## SHORT EXERCISE
Leaving out all images, write out the records that follow exactly.

## TASK INPUT
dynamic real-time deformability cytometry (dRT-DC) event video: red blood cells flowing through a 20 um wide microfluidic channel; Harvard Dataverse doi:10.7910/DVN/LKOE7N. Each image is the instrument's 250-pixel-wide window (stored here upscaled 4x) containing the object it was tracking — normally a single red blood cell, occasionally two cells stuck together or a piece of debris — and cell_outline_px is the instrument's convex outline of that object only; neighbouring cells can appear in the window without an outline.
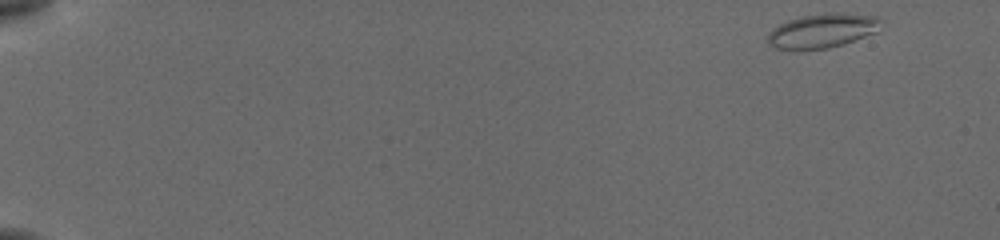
{"species": "common noctule bat (a hibernating species)", "species_latin": "Nyctalus noctula", "temperature_condition": "cold", "stored_images_in_passage": 52, "camera_frame_rate_fps": 3000, "um_per_image_px": 0.085, "animal": {"sex": "female", "body_mass_g": 19.5, "forearm_length_mm": 54.1}, "frame": {"image": 1, "passage_image": 1, "time_ms": 0.0, "image_size_px": [1000, 240], "cell_outline_px": [[880, 32], [844, 44], [828, 48], [796, 52], [792, 52], [776, 48], [768, 44], [768, 32], [772, 28], [788, 20], [800, 16], [824, 12], [840, 12], [880, 16]], "centroid_in_image_um": [69.9, 2.63], "position_along_channel_um": 15.1, "area_um2": 23.64}}
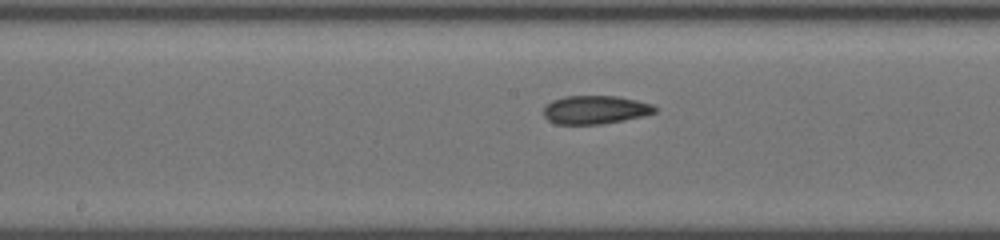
{"frame": {"image": 2, "passage_image": 28, "time_ms": 9.0, "image_size_px": [1000, 240], "cell_outline_px": [[656, 112], [644, 116], [624, 120], [600, 124], [556, 124], [548, 120], [544, 116], [544, 104], [552, 100], [564, 96], [620, 96], [652, 104], [656, 108]], "centroid_in_image_um": [50.58, 9.32], "position_along_channel_um": 197.6, "area_um2": 18.55}}
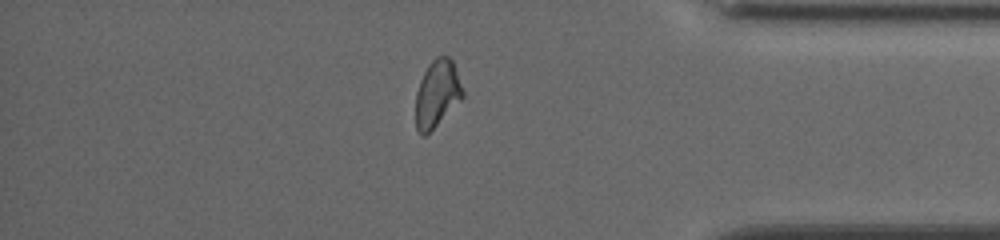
{"frame": {"image": 3, "passage_image": 45, "time_ms": 14.667, "image_size_px": [1000, 240], "cell_outline_px": [[464, 96], [424, 136], [420, 136], [416, 128], [416, 92], [420, 80], [428, 64], [436, 56], [448, 56], [452, 60], [464, 92]], "centroid_in_image_um": [37.13, 7.93], "position_along_channel_um": 398.1, "area_um2": 18.03}, "authors_computed_cell_mechanics": {"area_um2": 18.9873, "velocity_mm_per_s": 3.8563, "shape_relaxation_time_tau1_ms": null, "shape_relaxation_time_tau2_ms": 2.6455, "deformation_change_tau1": null, "deformation_change_tau2": 0.0756}}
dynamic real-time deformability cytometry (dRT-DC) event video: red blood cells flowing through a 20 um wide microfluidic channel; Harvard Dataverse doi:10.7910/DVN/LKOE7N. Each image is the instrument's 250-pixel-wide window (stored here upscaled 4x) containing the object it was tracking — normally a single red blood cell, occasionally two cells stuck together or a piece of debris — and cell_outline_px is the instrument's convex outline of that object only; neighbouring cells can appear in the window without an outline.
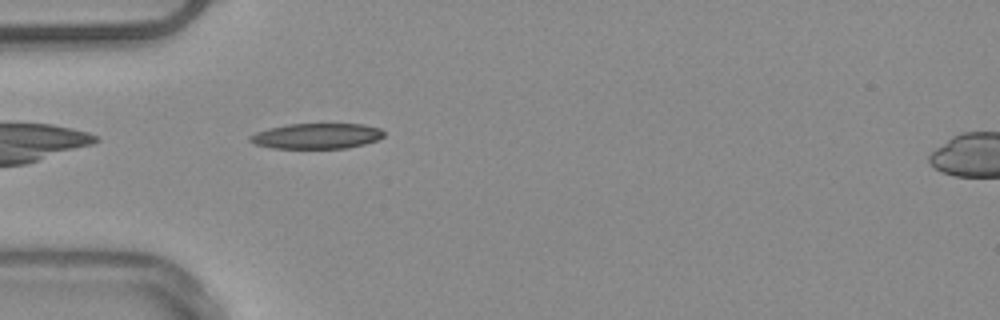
{"species": "common noctule bat (a hibernating species)", "species_latin": "Nyctalus noctula", "temperature_condition": "warm", "stored_images_in_passage": 37, "camera_frame_rate_fps": 3000, "um_per_image_px": 0.085, "animal": {"sex": "male", "body_mass_g": 20.4}, "frame": {"image": 1, "passage_image": 1, "time_ms": 0.0, "image_size_px": [1000, 320], "cell_outline_px": [[384, 136], [376, 140], [364, 144], [348, 148], [272, 148], [256, 144], [248, 140], [248, 136], [256, 132], [268, 128], [288, 124], [364, 124], [380, 128], [384, 132]], "centroid_in_image_um": [26.91, 11.56], "position_along_channel_um": 58.1, "area_um2": 19.88}, "authors_computed_cell_mechanics": {"area_um2": 19.4786, "velocity_mm_per_s": 3.9538, "shape_relaxation_time_tau1_ms": 5.9464, "shape_relaxation_time_tau2_ms": 8.4776, "deformation_change_tau1": 0.1477, "deformation_change_tau2": 0.1928}}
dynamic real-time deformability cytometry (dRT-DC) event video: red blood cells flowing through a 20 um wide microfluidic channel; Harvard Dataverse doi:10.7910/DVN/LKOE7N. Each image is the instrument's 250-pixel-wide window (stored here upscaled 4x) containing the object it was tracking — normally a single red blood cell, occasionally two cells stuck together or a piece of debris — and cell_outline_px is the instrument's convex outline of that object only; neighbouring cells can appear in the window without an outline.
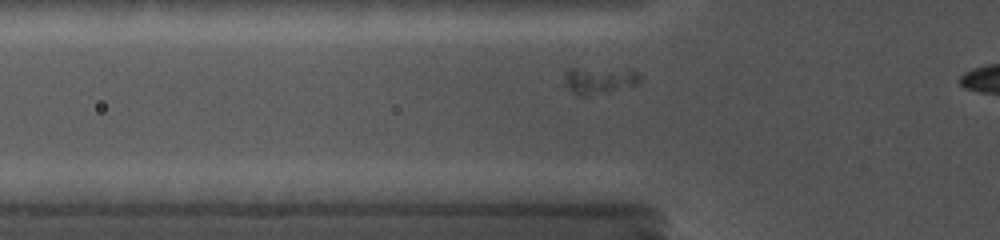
{"species": "common noctule bat (a hibernating species)", "species_latin": "Nyctalus noctula", "temperature_condition": "cold", "stored_images_in_passage": 27, "camera_frame_rate_fps": 5000, "um_per_image_px": 0.085, "animal": {"sex": "female", "body_mass_g": 19.0, "forearm_length_mm": 56.7}, "frame": {"image": 1, "passage_image": 10, "time_ms": 3.4, "image_size_px": [1000, 240], "cell_outline_px": [[644, 80], [636, 84], [584, 96], [580, 96], [572, 92], [564, 84], [564, 72], [568, 68], [628, 68], [640, 72]], "centroid_in_image_um": [50.96, 6.77], "position_along_channel_um": 74.8, "area_um2": 12.08}}
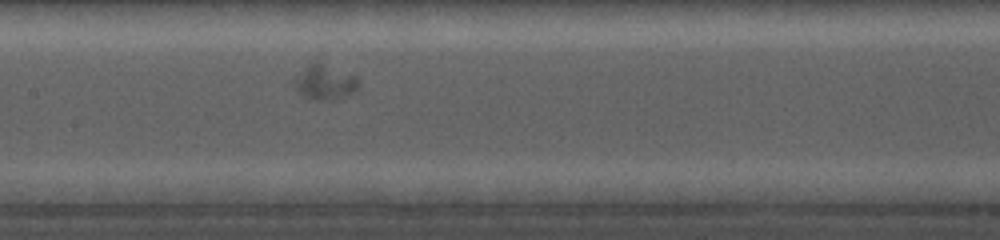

## TASK OUTPUT
dynamic real-time deformability cytometry (dRT-DC) event video: red blood cells flowing through a 20 um wide microfluidic channel; Harvard Dataverse doi:10.7910/DVN/LKOE7N. Each image is the instrument's 250-pixel-wide window (stored here upscaled 4x) containing the object it was tracking — normally a single red blood cell, occasionally two cells stuck together or a piece of debris — and cell_outline_px is the instrument's convex outline of that object only; neighbouring cells can appear in the window without an outline.
{"species": "common noctule bat (a hibernating species)", "species_latin": "Nyctalus noctula", "temperature_condition": "cold", "stored_images_in_passage": 52, "camera_frame_rate_fps": 3000, "um_per_image_px": 0.085, "animal": {"sex": "female", "body_mass_g": 19.5, "forearm_length_mm": 54.1}, "frame": {"image": 1, "passage_image": 1, "time_ms": 0.0, "image_size_px": [1000, 240], "cell_outline_px": [[880, 32], [844, 44], [828, 48], [796, 52], [792, 52], [776, 48], [768, 44], [768, 32], [772, 28], [788, 20], [800, 16], [824, 12], [840, 12], [880, 16]], "centroid_in_image_um": [69.9, 2.63], "position_along_channel_um": 15.1, "area_um2": 23.64}}
{"frame": {"image": 2, "passage_image": 28, "time_ms": 9.0, "image_size_px": [1000, 240], "cell_outline_px": [[656, 112], [644, 116], [624, 120], [600, 124], [556, 124], [548, 120], [544, 116], [544, 104], [552, 100], [564, 96], [620, 96], [652, 104], [656, 108]], "centroid_in_image_um": [50.58, 9.32], "position_along_channel_um": 197.6, "area_um2": 18.55}}
{"frame": {"image": 3, "passage_image": 45, "time_ms": 14.667, "image_size_px": [1000, 240], "cell_outline_px": [[464, 96], [424, 136], [420, 136], [416, 128], [416, 92], [420, 80], [428, 64], [436, 56], [448, 56], [452, 60], [464, 92]], "centroid_in_image_um": [37.13, 7.93], "position_along_channel_um": 398.1, "area_um2": 18.03}, "authors_computed_cell_mechanics": {"area_um2": 18.9873, "velocity_mm_per_s": 3.8563, "shape_relaxation_time_tau1_ms": null, "shape_relaxation_time_tau2_ms": 2.6455, "deformation_change_tau1": null, "deformation_change_tau2": 0.0756}}
dynamic real-time deformability cytometry (dRT-DC) event video: red blood cells flowing through a 20 um wide microfluidic channel; Harvard Dataverse doi:10.7910/DVN/LKOE7N. Each image is the instrument's 250-pixel-wide window (stored here upscaled 4x) containing the object it was tracking — normally a single red blood cell, occasionally two cells stuck together or a piece of debris — and cell_outline_px is the instrument's convex outline of that object only; neighbouring cells can appear in the window without an outline.
{"species": "common noctule bat (a hibernating species)", "species_latin": "Nyctalus noctula", "temperature_condition": "warm", "stored_images_in_passage": 37, "camera_frame_rate_fps": 3000, "um_per_image_px": 0.085, "animal": {"sex": "male", "body_mass_g": 20.4}, "frame": {"image": 1, "passage_image": 1, "time_ms": 0.0, "image_size_px": [1000, 320], "cell_outline_px": [[384, 136], [376, 140], [364, 144], [348, 148], [272, 148], [256, 144], [248, 140], [248, 136], [256, 132], [268, 128], [288, 124], [364, 124], [380, 128], [384, 132]], "centroid_in_image_um": [26.91, 11.56], "position_along_channel_um": 58.1, "area_um2": 19.88}, "authors_computed_cell_mechanics": {"area_um2": 19.4786, "velocity_mm_per_s": 3.9538, "shape_relaxation_time_tau1_ms": 5.9464, "shape_relaxation_time_tau2_ms": 8.4776, "deformation_change_tau1": 0.1477, "deformation_change_tau2": 0.1928}}
dynamic real-time deformability cytometry (dRT-DC) event video: red blood cells flowing through a 20 um wide microfluidic channel; Harvard Dataverse doi:10.7910/DVN/LKOE7N. Each image is the instrument's 250-pixel-wide window (stored here upscaled 4x) containing the object it was tracking — normally a single red blood cell, occasionally two cells stuck together or a piece of debris — and cell_outline_px is the instrument's convex outline of that object only; neighbouring cells can appear in the window without an outline.
{"species": "common noctule bat (a hibernating species)", "species_latin": "Nyctalus noctula", "temperature_condition": "cold", "stored_images_in_passage": 27, "camera_frame_rate_fps": 5000, "um_per_image_px": 0.085, "animal": {"sex": "female", "body_mass_g": 19.0, "forearm_length_mm": 56.7}, "frame": {"image": 1, "passage_image": 10, "time_ms": 3.4, "image_size_px": [1000, 240], "cell_outline_px": [[644, 80], [636, 84], [584, 96], [580, 96], [572, 92], [564, 84], [564, 72], [568, 68], [628, 68], [640, 72]], "centroid_in_image_um": [50.96, 6.77], "position_along_channel_um": 74.8, "area_um2": 12.08}}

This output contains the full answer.